§ **YOUR OBJECTIVE**:
Leave out the pictures and set down exactly the lines from the start of the listing through the one with "Subtotals | |", both included.
== == ==
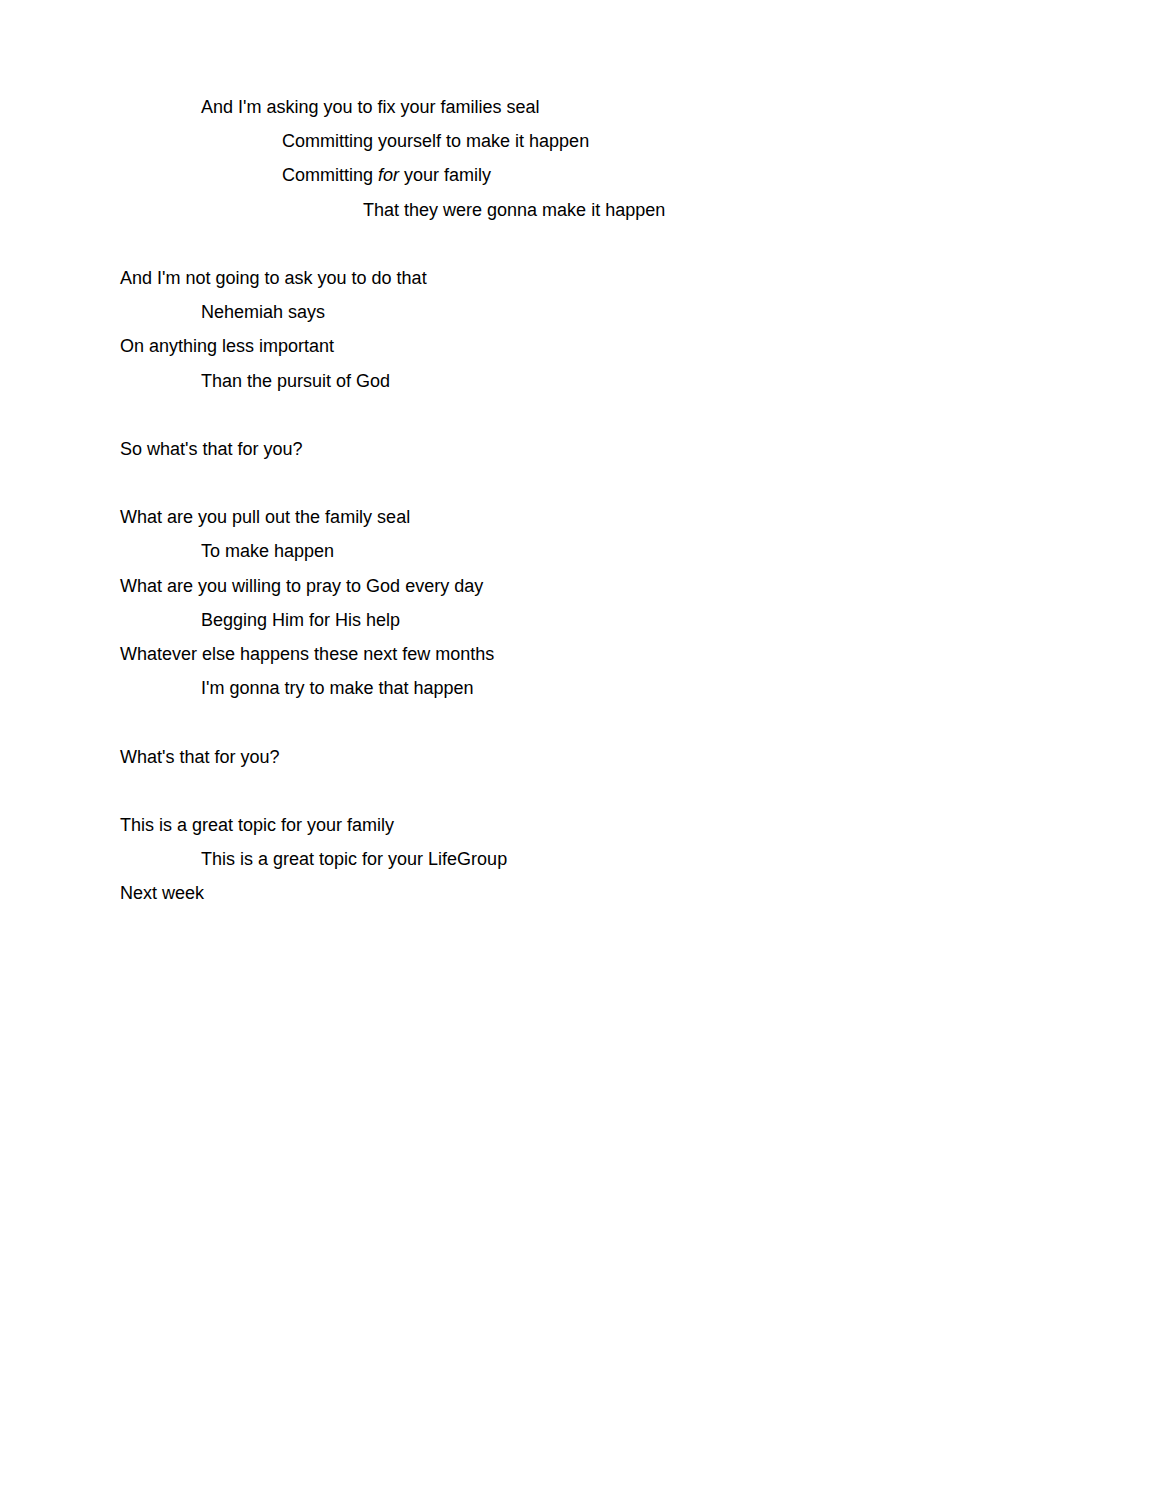And I'm asking you to fix your families seal
Committing yourself to make it happen
Committing for your family
That they were gonna make it happen
And I'm not going to ask you to do that
Nehemiah says
On anything less important
Than the pursuit of God
So what's that for you?
What are you pull out the family seal
To make happen
What are you willing to pray to God every day
Begging Him for His help
Whatever else happens these next few months
I'm gonna try to make that happen
What's that for you?
This is a great topic for your family
This is a great topic for your LifeGroup
Next week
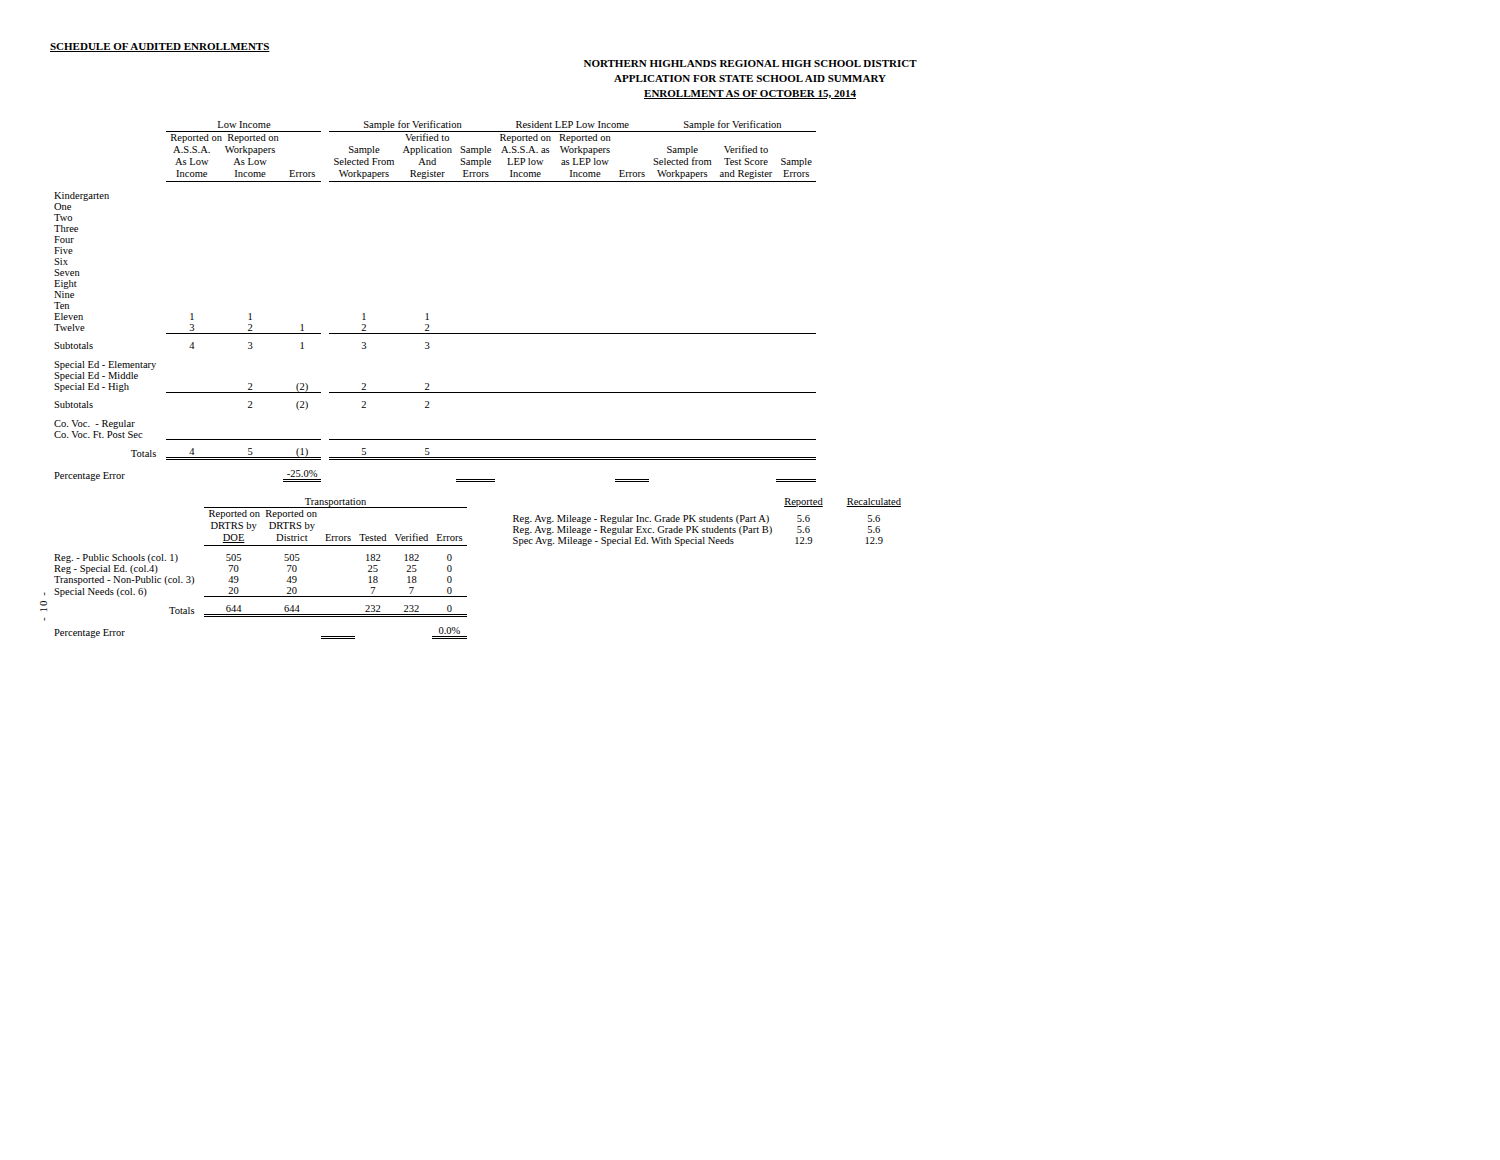- 10 -
SCHEDULE OF AUDITED ENROLLMENTS
NORTHERN HIGHLANDS REGIONAL HIGH SCHOOL DISTRICT
APPLICATION FOR STATE SCHOOL AID SUMMARY
ENROLLMENT AS OF OCTOBER 15, 2014
| | Low Income | | Sample for Verification | Resident LEP Low Income | Sample for Verification |
| | Reported on Reported on | | | | Verified to | | Reported on | Reported on | | | | |
| | A.S.S.A. | Workpapers | | | Sample | Application | Sample | A.S.S.A. as | Workpapers | | Sample | Verified to | |
| | As Low | As Low | | | Selected From | And | Sample | LEP low | as LEP low | | Selected from | Test Score | Sample |
| | Income | Income | Errors | | Workpapers | Register | Errors | Income | Income | Errors | Workpapers | and Register | Errors |
| Kindergarten | | | | | | | | | | | | | |
| One | | | | | | | | | | | | | |
| Two | | | | | | | | | | | | | |
| Three | | | | | | | | | | | | | |
| Four | | | | | | | | | | | | | |
| Five | | | | | | | | | | | | | |
| Six | | | | | | | | | | | | | |
| Seven | | | | | | | | | | | | | |
| Eight | | | | | | | | | | | | | |
| Nine | | | | | | | | | | | | | |
| Ten | | | | | | | | | | | | | |
| Eleven | 1 | 1 | | | 1 | 1 | | | | | | | |
| Twelve | 3 | 2 | 1 | | 2 | 2 | | | | | | | |
| Subtotals | 4 | 3 | 1 | | 3 | 3 | | | | | | | |
| Special Ed - Elementary | | | | | | | | | | | | | |
| Special Ed - Middle | | | | | | | | | | | | | |
| Special Ed - High | | 2 | (2) | | 2 | 2 | | | | | | | |
| Subtotals | | 2 | (2) | | 2 | 2 | | | | | | | |
| Co. Voc. - Regular | | | | | | | | | | | | | |
| Co. Voc. Ft. Post Sec | | | | | | | | | | | | | |
| Totals | 4 | 5 | (1) | | 5 | 5 | | | | | | | |
| Percentage Error | | | -25.0% | | | | | | | | | | |
| | Transportation |
| | Reported on Reported on | | | | |
| | DRTRS by | DRTRS by | | | | |
| | DOE | District | Errors | Tested | Verified | Errors |
| Reg. - Public Schools (col. 1) | 505 | 505 | | 182 | 182 | 0 |
| Reg - Special Ed. (col.4) | 70 | 70 | | 25 | 25 | 0 |
| Transported - Non-Public (col. 3) | 49 | 49 | | 18 | 18 | 0 |
| Special Needs (col. 6) | 20 | 20 | | 7 | 7 | 0 |
| Totals | 644 | 644 | | 232 | 232 | 0 |
| Percentage Error | | | | | | 0.0% |
| | Reported | | Recalculated |
| Reg. Avg. Mileage - Regular Inc. Grade PK students (Part A) | 5.6 | | 5.6 |
| Reg. Avg. Mileage - Regular Exc. Grade PK students (Part B) | 5.6 | | 5.6 |
| Spec Avg. Mileage - Special Ed. With Special Needs | 12.9 | | 12.9 |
== == ==
§ **YOUR RESPONSE**:
And I'm asking you to fix your families seal
Committing yourself to make it happen
Committing for your family
That they were gonna make it happen
And I'm not going to ask you to do that
Nehemiah says
On anything less important
Than the pursuit of God
So what's that for you?
What are you pull out the family seal
To make happen
What are you willing to pray to God every day
Begging Him for His help
Whatever else happens these next few months
I'm gonna try to make that happen
What's that for you?
This is a great topic for your family
This is a great topic for your LifeGroup
Next week
- 10 -
SCHEDULE OF AUDITED ENROLLMENTS
NORTHERN HIGHLANDS REGIONAL HIGH SCHOOL DISTRICT
APPLICATION FOR STATE SCHOOL AID SUMMARY
ENROLLMENT AS OF OCTOBER 15, 2014
| | Low Income | | Sample for Verification | Resident LEP Low Income | Sample for Verification |
| | Reported on Reported on | | | | Verified to | | Reported on | Reported on | | | | |
| | A.S.S.A. | Workpapers | | | Sample | Application | Sample | A.S.S.A. as | Workpapers | | Sample | Verified to | |
| | As Low | As Low | | | Selected From | And | Sample | LEP low | as LEP low | | Selected from | Test Score | Sample |
| | Income | Income | Errors | | Workpapers | Register | Errors | Income | Income | Errors | Workpapers | and Register | Errors |
| Kindergarten | | | | | | | | | | | | | |
| One | | | | | | | | | | | | | |
| Two | | | | | | | | | | | | | |
| Three | | | | | | | | | | | | | |
| Four | | | | | | | | | | | | | |
| Five | | | | | | | | | | | | | |
| Six | | | | | | | | | | | | | |
| Seven | | | | | | | | | | | | | |
| Eight | | | | | | | | | | | | | |
| Nine | | | | | | | | | | | | | |
| Ten | | | | | | | | | | | | | |
| Eleven | 1 | 1 | | | 1 | 1 | | | | | | | |
| Twelve | 3 | 2 | 1 | | 2 | 2 | | | | | | | |
| Subtotals | 4 | 3 | 1 | | 3 | 3 | | | | | | | |
| Special Ed - Elementary | | | | | | | | | | | | | |
| Special Ed - Middle | | | | | | | | | | | | | |
| Special Ed - High | | 2 | (2) | | 2 | 2 | | | | | | | |
| Subtotals | | 2 | (2) | | 2 | 2 | | | | | | | |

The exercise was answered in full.